:: Problem description ::
Display every line of the entries that contains the word "category". Case counts, so show only lines where the capitalization matches.

Chart interpretation exercises
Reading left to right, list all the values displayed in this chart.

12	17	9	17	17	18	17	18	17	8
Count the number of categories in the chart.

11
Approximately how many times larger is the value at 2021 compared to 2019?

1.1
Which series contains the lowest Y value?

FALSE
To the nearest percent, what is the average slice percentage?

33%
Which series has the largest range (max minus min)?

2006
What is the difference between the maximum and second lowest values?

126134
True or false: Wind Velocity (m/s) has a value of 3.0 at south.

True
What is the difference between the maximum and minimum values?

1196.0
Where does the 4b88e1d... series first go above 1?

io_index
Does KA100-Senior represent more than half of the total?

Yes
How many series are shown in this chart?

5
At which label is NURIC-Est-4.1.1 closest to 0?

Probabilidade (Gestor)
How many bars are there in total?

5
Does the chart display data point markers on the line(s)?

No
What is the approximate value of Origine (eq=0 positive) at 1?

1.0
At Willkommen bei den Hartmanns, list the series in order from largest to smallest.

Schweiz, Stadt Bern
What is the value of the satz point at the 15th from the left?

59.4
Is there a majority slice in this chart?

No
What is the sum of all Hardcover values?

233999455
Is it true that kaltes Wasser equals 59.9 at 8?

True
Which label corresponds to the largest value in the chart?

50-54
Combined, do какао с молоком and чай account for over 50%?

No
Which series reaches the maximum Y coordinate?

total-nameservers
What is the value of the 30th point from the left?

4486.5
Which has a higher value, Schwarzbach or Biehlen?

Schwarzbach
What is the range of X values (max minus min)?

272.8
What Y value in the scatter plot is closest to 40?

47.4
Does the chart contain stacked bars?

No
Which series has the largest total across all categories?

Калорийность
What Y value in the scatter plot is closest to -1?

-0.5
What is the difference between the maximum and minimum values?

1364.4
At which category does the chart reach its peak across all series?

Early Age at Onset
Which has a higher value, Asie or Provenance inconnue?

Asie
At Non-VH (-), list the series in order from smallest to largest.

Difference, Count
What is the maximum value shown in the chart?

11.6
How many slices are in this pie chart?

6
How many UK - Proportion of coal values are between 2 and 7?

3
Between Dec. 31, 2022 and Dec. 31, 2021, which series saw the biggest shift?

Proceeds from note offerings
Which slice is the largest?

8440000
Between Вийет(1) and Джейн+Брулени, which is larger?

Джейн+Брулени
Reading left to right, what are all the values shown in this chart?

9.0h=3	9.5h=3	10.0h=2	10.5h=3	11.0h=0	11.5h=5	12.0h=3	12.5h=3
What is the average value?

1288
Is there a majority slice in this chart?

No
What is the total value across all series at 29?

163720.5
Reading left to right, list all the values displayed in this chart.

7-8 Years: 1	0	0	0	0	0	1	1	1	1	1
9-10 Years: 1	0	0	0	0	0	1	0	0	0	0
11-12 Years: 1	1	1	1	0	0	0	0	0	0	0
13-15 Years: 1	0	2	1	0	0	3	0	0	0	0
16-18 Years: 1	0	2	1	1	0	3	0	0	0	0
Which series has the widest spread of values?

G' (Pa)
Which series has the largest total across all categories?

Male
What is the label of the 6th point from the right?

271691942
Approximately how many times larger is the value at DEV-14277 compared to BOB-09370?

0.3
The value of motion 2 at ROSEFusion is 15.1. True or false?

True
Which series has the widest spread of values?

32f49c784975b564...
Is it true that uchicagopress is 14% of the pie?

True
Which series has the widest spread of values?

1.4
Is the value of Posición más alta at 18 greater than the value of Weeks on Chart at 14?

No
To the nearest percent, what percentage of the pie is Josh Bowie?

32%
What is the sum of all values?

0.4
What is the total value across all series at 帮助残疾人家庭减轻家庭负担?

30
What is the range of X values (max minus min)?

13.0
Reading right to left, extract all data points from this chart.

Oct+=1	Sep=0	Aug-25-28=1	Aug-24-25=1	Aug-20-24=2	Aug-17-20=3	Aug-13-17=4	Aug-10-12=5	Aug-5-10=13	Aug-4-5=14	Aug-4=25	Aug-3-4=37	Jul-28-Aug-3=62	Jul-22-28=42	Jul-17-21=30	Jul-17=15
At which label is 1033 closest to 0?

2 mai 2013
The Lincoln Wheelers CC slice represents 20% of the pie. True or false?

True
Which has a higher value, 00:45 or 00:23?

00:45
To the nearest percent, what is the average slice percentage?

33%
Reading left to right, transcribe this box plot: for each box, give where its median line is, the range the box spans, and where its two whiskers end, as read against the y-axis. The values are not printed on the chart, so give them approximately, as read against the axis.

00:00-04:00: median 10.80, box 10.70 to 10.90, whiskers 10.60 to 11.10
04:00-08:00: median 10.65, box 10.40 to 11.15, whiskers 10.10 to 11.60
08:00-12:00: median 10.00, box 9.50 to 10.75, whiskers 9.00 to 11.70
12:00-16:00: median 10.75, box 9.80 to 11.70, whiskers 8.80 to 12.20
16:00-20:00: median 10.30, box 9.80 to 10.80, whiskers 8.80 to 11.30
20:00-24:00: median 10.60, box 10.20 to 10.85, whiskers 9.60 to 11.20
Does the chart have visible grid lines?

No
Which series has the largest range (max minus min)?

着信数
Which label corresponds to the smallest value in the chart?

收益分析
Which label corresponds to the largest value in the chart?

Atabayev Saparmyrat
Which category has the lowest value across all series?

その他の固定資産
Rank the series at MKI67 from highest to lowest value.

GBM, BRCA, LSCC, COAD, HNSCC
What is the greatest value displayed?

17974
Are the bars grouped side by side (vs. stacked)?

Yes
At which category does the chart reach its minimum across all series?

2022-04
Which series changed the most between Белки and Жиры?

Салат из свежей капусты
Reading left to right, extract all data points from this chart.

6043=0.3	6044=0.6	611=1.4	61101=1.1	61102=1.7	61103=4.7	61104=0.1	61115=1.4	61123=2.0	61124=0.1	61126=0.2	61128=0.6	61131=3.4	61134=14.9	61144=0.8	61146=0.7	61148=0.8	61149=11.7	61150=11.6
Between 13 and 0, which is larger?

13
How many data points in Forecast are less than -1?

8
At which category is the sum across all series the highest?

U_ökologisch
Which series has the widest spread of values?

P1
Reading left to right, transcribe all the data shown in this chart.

:: Solved exercise ::
At which category does the chart reach its peak across all series?
Which category has the lowest value across all series?
At which category does the chart reach its minimum across all series?
At which category is the sum across all series the highest?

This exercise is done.